→ TASK DETAILS: Reproduce the lines unchanged from the start of the records through the line containing "langage courant.", including both of those lines and leaving out the pictures.

(Beginning of SOURCE INFORMATION)

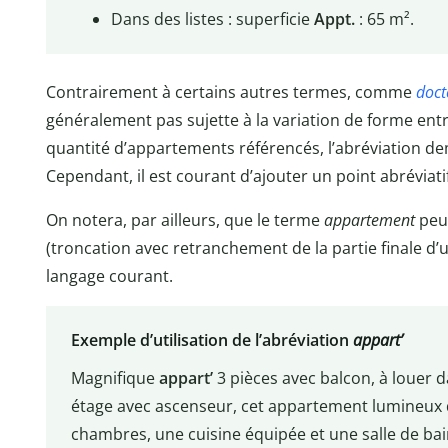
Dans des listes : superficie
Appt.
: 65 m².
Contrairement à certains autres termes, comme
doct
généralement pas sujette à la variation de forme entre l
quantité d’appartements référencés, l’abréviation d
Cependant, il est courant d’ajouter un point abréviatif 
On notera, par ailleurs, que le terme
appartement
peu
(troncation avec retranchement de la partie finale d’
langage courant.
Exemple d’utilisation de l’abréviation
appart’
Magnifique
appart’
3 pièces avec balcon, à louer d
étage avec ascenseur, cet appartement lumineux 
chambres, une cuisine équipée et une salle de bai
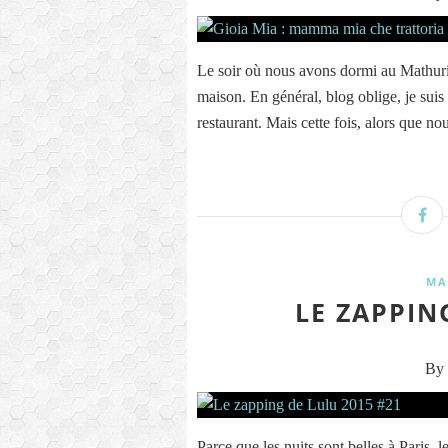
Le soir où nous avons dormi au Mathurin
maison. En général, blog oblige, je suis 
restaurant. Mais cette fois, alors que nou
MA
LE ZAPPIN
By 
Parce que les nuits sont belles à Paris, le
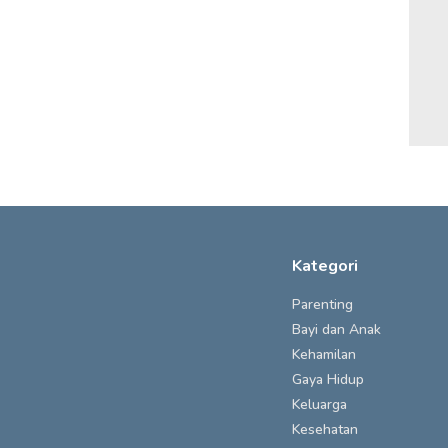
Kategori
Parenting
Bayi dan Anak
Kehamilan
Gaya Hidup
Keluarga
Kesehatan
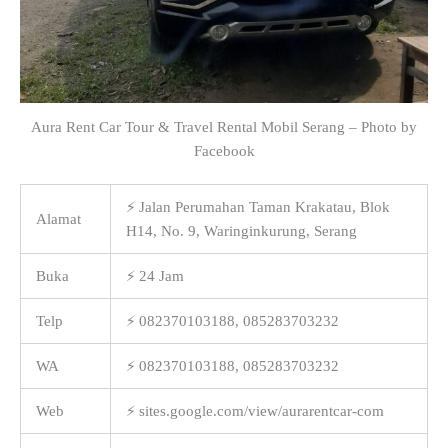
Aura Rent Car Tour & Travel Rental Mobil Serang – Photo by
Facebook
⚡ Jalan Perumahan Taman Krakatau, Blok
Alamat
H14, No. 9, Waringinkurung, Serang
Buka
⚡ 24 Jam
Telp
⚡ 082370103188, 085283703232
WA
⚡ 082370103188, 085283703232
Web
⚡ sites.google.com/view/aurarentcar-com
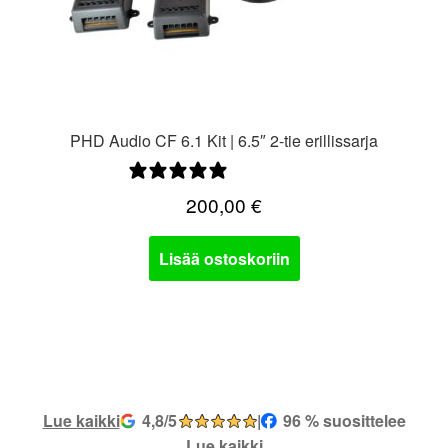
PHD Audio CF 6.1 Kit | 6.5″ 2-tie erillissarja
5 arvostelua
200,00
€
Lisää ostoskoriin
Lue kaikki
4,8/5
|
96 % suosittelee
Lue kaikki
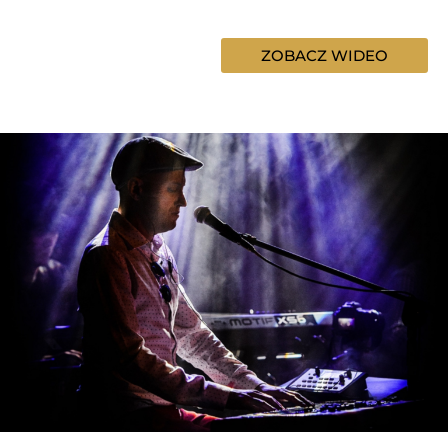
ZOBACZ WIDEO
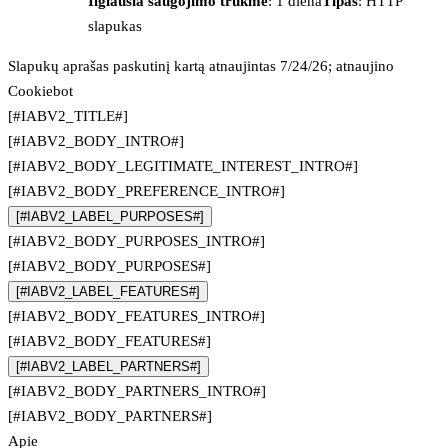
Ilgiausia saugojimo trukmė
: 1 diena
Tipas
: HTTP
slapukas
Slapukų aprašas paskutinį kartą atnaujintas 7/24/26; atnaujino
Cookiebot
[#IABV2_TITLE#]
[#IABV2_BODY_INTRO#]
[#IABV2_BODY_LEGITIMATE_INTEREST_INTRO#]
[#IABV2_BODY_PREFERENCE_INTRO#]
[#IABV2_LABEL_PURPOSES#]
[#IABV2_BODY_PURPOSES_INTRO#]
[#IABV2_BODY_PURPOSES#]
[#IABV2_LABEL_FEATURES#]
[#IABV2_BODY_FEATURES_INTRO#]
[#IABV2_BODY_FEATURES#]
[#IABV2_LABEL_PARTNERS#]
[#IABV2_BODY_PARTNERS_INTRO#]
[#IABV2_BODY_PARTNERS#]
Apie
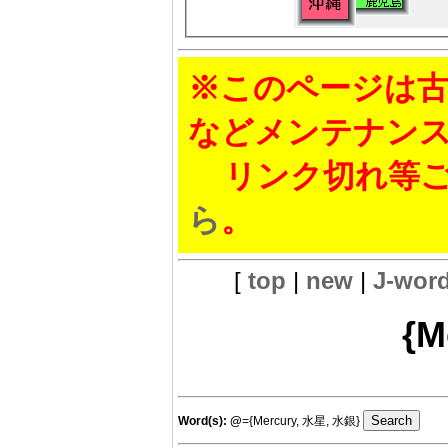
※このページは古
などメンテナン
リンク切れ等ご
ら
。
[
top
|
new
|
J-wor
{M
Word(s):
@
={Mercury, 水星, 水銀}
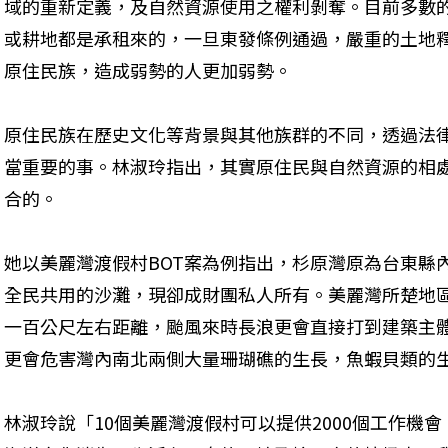
域的重新定義，及自然資源使用之權利剝奪。目前多數
或耕地都是承租來的，一旦東發條例通過，嚴重的土地
原住民族，造成弱勢的人更加弱勢。
原住民族在歷史文化等背景與其他族群的不同，透過法
當重要的事。林淑玲指出，其實原住民與自然資源的相
合的。
她以美麗灣渡假村BOT案為例指出，杉原灣原為台東縣
全民共用的沙灘，現卻成財團私人所有。美麗灣所楚地
一百公尺左右距離，颱風來時長浪更會直接打到建築主
更會危害灣內南北兩側大量珊瑚礁的生長，魚蝦貝類的
林淑玲說「10個美麗灣渡假村可以提供2000個工作機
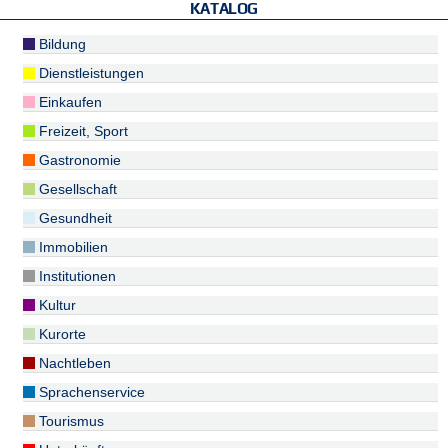
KATALOG
Bildung
Dienstleistungen
Einkaufen
Freizeit, Sport
Gastronomie
Gesellschaft
Gesundheit
Immobilien
Institutionen
Kultur
Kurorte
Nachtleben
Sprachenservice
Tourismus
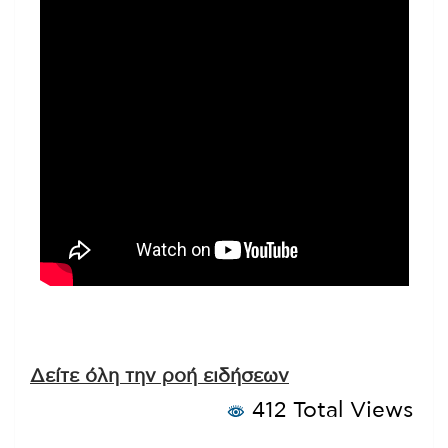
Δείτε όλη την ροή ειδήσεων
412 Total Views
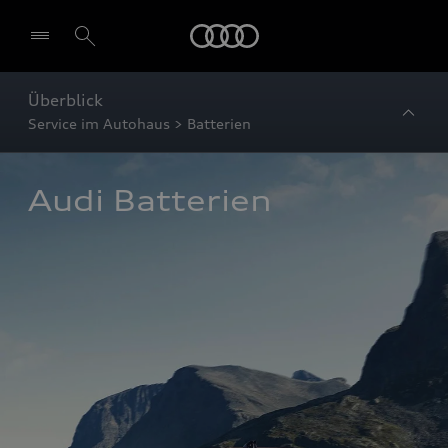
Startseite
Überblick
Service im Autohaus > Batterien
Audi Batterien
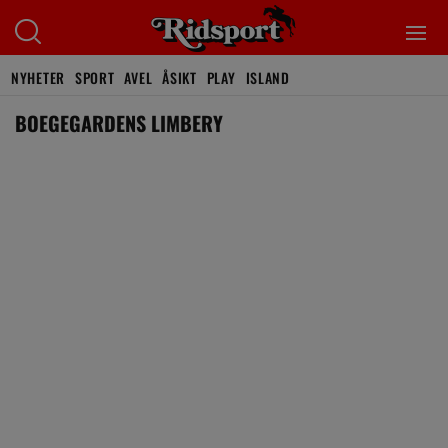
NYHETER
SPORT
AVEL
ÅSIKT
PLAY
ISLAND
BOEGEGARDENS LIMBERY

(End of SOURCE INFORMATION)

→ ANSWER SECTION:
Dans des listes : superficie
Appt.
: 65 m².
Contrairement à certains autres termes, comme
doct
généralement pas sujette à la variation de forme entre l
quantité d’appartements référencés, l’abréviation d
Cependant, il est courant d’ajouter un point abréviatif 
On notera, par ailleurs, que le terme
appartement
peu
(troncation avec retranchement de la partie finale d’
langage courant.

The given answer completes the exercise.